▶ **ACTIVITY LIST**
A. Answer these questions about the forum post on indexing PDF files:
(i) Which two commands does Bill Moseley suggest running on the fetched file?
(ii) What figure does the spider summary give for Total Bytes?
(iii) With which configuration did Rosalyn Hatcher's spider command succeed?
B. Carry on the forum reply about indexing PDF files with the spider, picking up right after its last sentence.

▶ **EXERCISE PASSAGE**
·····
Skip to main content.
home | support | download

Back to List Archive

Re: Problems indexing PDF files using HTTP crawler

From: Rosalyn Hatcher <r.s.hatcher(at)not-real.reading.ac.uk>
Date: Mon Jan 09 2006 - 11:38:27 GMT
Bill Moseley wrote:

>Try updating xpdf, perhaps.  Looks like it's not able to process that
>pdf file.  Fetch the file and then try:
>
>    pdfinfo Report05.pdf
>    pdftotext Report05.pdf -
>
>and see if those work directly.
>  
>
>I have no problem with it:
>
>$ /usr/local/lib/swish-e/spider.pl default http://prism.enes.org/Publications/Reports/Report05.pdf > /dev/null
>/usr/local/lib/swish-e/spider.pl: Reading parameters from 'default'
>
>Summary for: http://prism.enes.org/Publications/Reports/Report05.pdf
>         Connection: Close:      1  (0.1/sec)
>               Total Bytes: 72,475  (10353.6/sec)
>                Total Docs:      1  (0.1/sec)
>               Unique URLs:      1  (0.1/sec)
>application/pdf->text/html:      1  (0.1/sec)
>
>  
>
The pdftotext and pdfinfo were fine and i also got a success with the 
spider command you
used above with the default configuration.  Bizarre, since I was sure 
I'd tried to use the
default before and still got the error - guess I must have done that 
incorrectly!
·····
(Landmark coordinate records)

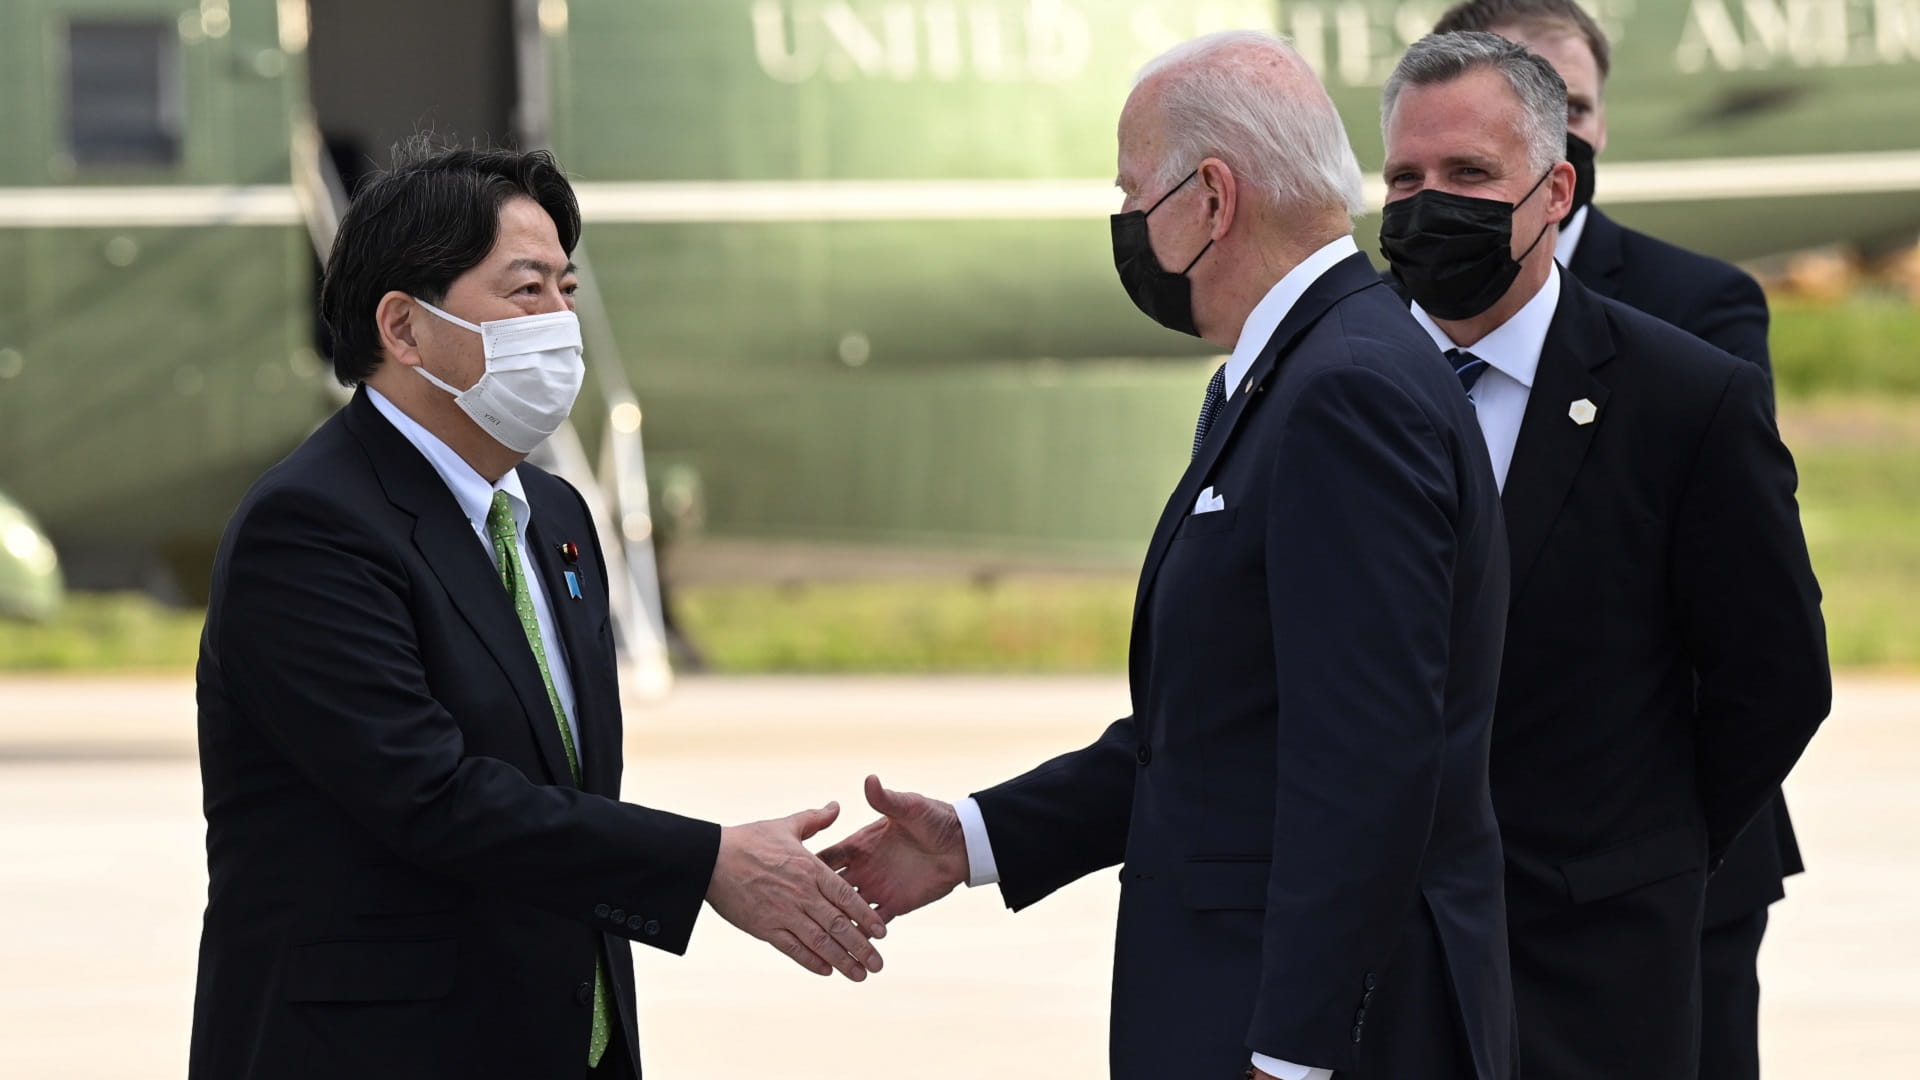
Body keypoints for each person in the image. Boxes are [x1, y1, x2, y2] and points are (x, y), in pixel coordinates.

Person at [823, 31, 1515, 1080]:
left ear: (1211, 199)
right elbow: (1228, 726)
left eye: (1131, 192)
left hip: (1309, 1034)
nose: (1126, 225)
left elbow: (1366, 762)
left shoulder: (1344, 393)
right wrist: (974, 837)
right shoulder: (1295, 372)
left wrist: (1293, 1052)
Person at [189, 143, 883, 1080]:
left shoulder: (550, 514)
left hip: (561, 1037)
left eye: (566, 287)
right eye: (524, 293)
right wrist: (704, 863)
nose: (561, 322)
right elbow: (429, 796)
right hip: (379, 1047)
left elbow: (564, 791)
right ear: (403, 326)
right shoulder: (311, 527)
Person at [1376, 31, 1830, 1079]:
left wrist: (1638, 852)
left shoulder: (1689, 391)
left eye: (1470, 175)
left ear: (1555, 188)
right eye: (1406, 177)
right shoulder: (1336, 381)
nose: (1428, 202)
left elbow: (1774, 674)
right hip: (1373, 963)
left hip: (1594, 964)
·····
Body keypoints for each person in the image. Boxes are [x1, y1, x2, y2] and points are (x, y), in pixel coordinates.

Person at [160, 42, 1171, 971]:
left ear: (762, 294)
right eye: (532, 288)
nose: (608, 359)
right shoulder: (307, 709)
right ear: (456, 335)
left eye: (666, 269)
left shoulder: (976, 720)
·····
▶ **ANSWERS TO THE EXERCISE**
A.
(i) pdfinfo Report05.pdf and pdftotext Report05.pdf -
(ii) 72,475
(iii) The default configuration

B.
Consequently, I decided it must be my config file so ditched it and 
started again.  The problem line in my
swish.conf file was

FileFilter .pdf pdftotext "'%p' -"

Once that was removed all seems to work ok.  Not sure I understand why 
this line
isn't needed as my internet searches indicated that it was.

Thanks for your help,
Rosalyn.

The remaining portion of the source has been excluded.